RECORDS TO PROCESS
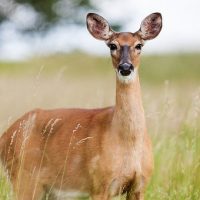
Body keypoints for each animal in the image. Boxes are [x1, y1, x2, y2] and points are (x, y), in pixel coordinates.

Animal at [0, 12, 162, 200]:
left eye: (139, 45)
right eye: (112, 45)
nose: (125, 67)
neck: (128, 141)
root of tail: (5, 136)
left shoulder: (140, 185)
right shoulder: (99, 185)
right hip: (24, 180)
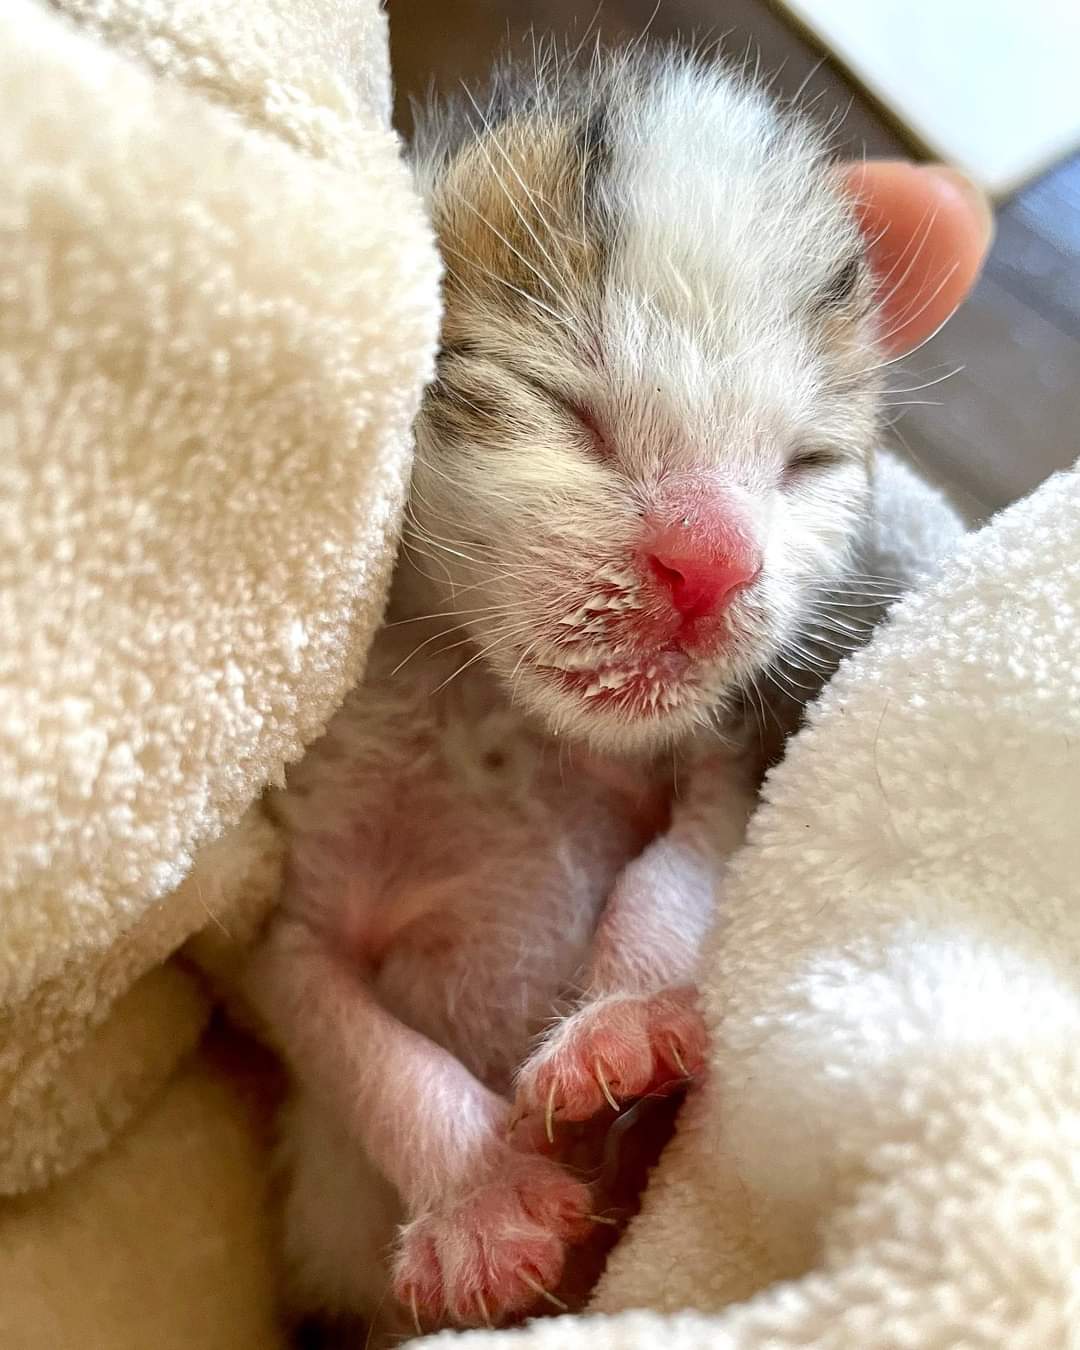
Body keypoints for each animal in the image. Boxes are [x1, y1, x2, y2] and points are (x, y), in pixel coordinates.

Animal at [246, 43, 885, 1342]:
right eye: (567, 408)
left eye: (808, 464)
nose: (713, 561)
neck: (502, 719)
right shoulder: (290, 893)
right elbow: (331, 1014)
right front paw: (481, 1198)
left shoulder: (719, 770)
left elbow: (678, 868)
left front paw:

WORK INSTRUCTION
Once the line containing "nose: (125, 67)" is found, transcribe it and every line after it to the end of the records, exactly and with no pictures.

RESULT
nose: (125, 67)
neck: (128, 141)
root of tail: (5, 136)
left shoulder: (140, 185)
right shoulder: (99, 185)
right hip: (24, 180)
Body keypoints for each animal in the image. Boxes are [x1, y1, x2, y2] and points are (x, y), in pixel coordinates.

Animal at [246, 43, 885, 1342]:
right eye: (567, 408)
left eye: (808, 464)
nose: (713, 561)
neck: (502, 719)
right shoulder: (290, 893)
right elbow: (331, 1014)
right front paw: (481, 1198)
left shoulder: (719, 770)
left elbow: (678, 868)
left front paw:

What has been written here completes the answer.